Right now, there is a halt on units that are not yet under development. Tiktin says, "we expect approval for an additional 3,000 units in March 2006, but there is no clear window on when new units will be permitted. The city is pro development," he adds, "so buyers are confident that units will be permitted in the future, and they are prepared to bank the land until they can develop it." While they could construct office or retail properties, the payback for residential represents much more profit, he explains.

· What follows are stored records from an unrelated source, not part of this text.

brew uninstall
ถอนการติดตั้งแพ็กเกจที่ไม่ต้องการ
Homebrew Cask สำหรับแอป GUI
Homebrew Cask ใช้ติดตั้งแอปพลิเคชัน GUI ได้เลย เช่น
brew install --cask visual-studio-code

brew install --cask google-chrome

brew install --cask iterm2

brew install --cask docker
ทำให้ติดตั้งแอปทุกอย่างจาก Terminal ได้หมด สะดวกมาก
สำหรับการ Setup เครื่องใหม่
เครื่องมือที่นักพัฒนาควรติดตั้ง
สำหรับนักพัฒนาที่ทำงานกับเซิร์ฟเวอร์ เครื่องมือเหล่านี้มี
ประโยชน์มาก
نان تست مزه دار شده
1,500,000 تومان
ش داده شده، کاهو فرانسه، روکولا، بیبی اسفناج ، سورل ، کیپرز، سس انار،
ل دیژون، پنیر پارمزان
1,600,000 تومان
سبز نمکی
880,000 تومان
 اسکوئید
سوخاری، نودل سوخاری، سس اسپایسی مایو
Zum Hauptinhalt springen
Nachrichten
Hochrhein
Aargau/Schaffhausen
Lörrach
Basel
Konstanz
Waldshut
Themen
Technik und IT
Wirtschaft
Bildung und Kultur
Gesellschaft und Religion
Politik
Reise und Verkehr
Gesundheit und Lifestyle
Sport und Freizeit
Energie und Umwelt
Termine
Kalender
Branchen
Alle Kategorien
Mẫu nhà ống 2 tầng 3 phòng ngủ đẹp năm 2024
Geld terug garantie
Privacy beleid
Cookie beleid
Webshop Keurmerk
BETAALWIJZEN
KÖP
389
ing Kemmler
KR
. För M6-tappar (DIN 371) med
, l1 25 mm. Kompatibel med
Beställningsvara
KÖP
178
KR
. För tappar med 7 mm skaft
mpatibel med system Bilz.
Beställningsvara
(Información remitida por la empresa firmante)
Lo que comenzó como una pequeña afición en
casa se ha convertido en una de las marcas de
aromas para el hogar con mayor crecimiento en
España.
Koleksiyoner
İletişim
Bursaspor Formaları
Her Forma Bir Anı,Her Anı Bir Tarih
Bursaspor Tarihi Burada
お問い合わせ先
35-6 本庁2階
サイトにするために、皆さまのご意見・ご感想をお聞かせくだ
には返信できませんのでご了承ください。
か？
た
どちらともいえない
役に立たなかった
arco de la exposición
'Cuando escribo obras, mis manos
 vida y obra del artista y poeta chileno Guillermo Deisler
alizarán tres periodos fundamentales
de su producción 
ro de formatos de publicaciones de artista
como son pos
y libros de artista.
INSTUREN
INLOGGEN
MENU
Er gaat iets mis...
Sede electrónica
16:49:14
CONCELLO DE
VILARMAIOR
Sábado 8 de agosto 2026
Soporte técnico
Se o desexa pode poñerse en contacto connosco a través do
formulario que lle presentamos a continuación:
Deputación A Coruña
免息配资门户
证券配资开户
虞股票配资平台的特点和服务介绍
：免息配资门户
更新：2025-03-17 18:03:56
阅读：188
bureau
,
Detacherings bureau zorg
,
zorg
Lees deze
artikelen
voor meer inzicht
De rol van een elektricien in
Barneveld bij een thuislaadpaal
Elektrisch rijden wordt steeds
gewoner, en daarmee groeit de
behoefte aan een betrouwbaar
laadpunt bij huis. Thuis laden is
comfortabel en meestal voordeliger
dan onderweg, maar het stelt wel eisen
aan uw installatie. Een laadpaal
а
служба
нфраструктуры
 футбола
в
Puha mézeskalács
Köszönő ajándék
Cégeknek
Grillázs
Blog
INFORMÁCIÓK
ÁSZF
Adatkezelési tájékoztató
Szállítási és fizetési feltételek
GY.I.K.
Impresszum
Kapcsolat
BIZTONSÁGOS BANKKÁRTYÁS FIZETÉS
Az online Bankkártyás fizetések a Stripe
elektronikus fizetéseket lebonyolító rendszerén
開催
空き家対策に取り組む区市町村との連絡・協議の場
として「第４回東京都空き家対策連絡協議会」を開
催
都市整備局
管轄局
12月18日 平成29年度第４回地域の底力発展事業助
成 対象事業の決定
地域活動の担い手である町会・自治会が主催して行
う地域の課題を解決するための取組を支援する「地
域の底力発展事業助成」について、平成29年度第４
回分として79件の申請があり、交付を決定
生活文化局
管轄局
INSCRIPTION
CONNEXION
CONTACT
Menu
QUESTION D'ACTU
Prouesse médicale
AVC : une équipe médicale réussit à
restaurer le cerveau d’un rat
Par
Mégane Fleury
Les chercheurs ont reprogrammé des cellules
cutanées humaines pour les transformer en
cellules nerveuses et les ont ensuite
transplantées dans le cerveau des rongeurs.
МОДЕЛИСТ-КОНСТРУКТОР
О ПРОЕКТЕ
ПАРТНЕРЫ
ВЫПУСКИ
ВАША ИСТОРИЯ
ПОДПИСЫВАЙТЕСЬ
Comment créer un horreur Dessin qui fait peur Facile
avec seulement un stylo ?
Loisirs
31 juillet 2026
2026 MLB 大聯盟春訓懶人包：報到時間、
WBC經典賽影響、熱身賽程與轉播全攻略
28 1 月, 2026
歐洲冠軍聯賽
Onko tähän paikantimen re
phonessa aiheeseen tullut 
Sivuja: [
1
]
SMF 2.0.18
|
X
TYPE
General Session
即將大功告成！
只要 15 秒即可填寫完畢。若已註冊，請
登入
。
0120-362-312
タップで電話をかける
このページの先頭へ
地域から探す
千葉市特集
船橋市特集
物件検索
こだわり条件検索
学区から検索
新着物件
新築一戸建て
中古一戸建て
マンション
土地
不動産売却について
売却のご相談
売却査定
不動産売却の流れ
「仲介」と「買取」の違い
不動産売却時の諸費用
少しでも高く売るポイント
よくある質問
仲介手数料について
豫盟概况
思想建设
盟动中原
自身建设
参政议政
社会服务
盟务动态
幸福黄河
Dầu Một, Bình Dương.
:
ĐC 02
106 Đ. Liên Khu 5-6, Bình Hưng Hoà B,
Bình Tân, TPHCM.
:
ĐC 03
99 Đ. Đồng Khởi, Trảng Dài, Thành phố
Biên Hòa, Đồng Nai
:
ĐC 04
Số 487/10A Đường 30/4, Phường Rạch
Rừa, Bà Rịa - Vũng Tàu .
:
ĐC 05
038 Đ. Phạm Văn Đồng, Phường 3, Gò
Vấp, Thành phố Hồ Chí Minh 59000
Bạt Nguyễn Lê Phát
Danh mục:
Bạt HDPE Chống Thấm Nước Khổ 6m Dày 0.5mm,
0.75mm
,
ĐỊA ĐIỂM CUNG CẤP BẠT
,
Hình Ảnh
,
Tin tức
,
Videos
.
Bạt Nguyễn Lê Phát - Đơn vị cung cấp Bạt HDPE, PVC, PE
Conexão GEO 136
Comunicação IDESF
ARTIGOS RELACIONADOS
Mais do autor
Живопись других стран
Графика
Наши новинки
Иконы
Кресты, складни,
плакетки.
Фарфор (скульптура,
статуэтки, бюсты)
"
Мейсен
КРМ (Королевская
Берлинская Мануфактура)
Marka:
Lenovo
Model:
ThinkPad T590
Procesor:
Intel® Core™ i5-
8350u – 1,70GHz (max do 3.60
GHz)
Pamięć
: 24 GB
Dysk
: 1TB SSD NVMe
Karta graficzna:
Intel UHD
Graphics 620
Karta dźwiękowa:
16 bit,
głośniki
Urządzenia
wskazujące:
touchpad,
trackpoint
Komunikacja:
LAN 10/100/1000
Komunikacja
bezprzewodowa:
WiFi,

Among the buyers scrambling for land are local-area developers, such as Ellis, and others from California, all along the Eastern seaboard, Canada and abroad. Aventura-based Groupe Pacific acquired nearly 1.3 acres on Broward Boulevard for just more than $10.3 million. It plans a 48-story mixed-use retail, office, residential high rise, which Tiktin says, "is proposed, but not yet approved." Claridge Homes, a major developer based in Ottawa, Canada, paid almost $5.3 million for a one-acre site at 33 NE Second Street that contains a three-story office building. It plans a 40-story residential condo there.

Of the current frenzy, Mandel says, "demand is still there and we think it will continue, but it may be at its peak. The area is effectively out of land, which makes high rises the only residential option. But a lot of fundamentals, such as interest rates, for example, won't stay as strong. The pace of the frenzy is beginning to slow."